Man Ray Self Portrait 1921

Self-Portrait


Man Ray, about 1921

The curators, however, were not completely satisfied with the new layout and had been trying to learn more from a different, historical source photograph: a 1921 self-portrait by Man Ray (above). The problem was that the slightly grainy image showed only part of the chess board.

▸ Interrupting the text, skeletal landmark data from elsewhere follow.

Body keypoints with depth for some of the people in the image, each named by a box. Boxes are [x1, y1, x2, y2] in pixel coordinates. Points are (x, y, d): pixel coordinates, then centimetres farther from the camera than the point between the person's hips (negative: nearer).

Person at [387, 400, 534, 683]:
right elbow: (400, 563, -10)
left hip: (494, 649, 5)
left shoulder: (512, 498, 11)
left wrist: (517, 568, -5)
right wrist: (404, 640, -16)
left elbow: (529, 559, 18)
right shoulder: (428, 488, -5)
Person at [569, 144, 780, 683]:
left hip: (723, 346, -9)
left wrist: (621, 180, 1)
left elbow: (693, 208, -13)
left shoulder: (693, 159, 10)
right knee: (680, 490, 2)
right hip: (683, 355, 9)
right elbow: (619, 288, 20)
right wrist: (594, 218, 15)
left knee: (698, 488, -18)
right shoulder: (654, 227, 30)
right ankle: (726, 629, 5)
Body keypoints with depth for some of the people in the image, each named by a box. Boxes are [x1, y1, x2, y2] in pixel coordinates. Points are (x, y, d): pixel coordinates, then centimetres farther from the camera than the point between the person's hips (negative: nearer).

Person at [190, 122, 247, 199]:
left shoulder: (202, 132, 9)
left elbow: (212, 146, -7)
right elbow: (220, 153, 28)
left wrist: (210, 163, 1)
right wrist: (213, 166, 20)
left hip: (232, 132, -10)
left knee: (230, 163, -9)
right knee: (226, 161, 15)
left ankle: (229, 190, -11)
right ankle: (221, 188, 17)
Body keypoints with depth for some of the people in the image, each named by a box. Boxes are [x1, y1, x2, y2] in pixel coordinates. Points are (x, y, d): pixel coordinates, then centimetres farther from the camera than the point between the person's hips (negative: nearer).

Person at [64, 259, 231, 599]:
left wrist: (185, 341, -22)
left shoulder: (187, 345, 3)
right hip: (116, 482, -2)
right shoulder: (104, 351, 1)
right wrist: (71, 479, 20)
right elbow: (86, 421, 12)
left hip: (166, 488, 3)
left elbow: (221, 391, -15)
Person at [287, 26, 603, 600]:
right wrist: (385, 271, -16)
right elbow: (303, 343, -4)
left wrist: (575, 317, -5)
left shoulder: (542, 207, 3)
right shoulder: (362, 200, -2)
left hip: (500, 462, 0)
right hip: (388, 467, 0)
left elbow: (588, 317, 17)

I thought that determining the positions of the chess pieces in the photo would be a fun challenge. Using an enlarged print-out of the photo, I did my best to locate and visualize the chess squares by drawing a series of parallel lines based on a few visible square edges. After squinting to figure out the identity and position of the visible pieces, I applied some chess intuition to place the unseen pieces. For example, you can’t see any pawns in the rows behind the black knights, so it follows that they likely have not been moved, which further constrains the location of other pieces in the back row. The hypothetical board layout is depicted here in the chess diagram.

Chess Diagram

I was thrilled to discover that the board layout makes perfect sense if you assume that the photo shows Man Ray (playing the white pieces) lighting a pipe after making his fifth move, while his opponent considers the next move. Even more thrilling was the invitation I received from Stephanie to observe the reinstallation of the chess set earlier this month using my proposed layout. So, did we get it right? What should be black’s next move?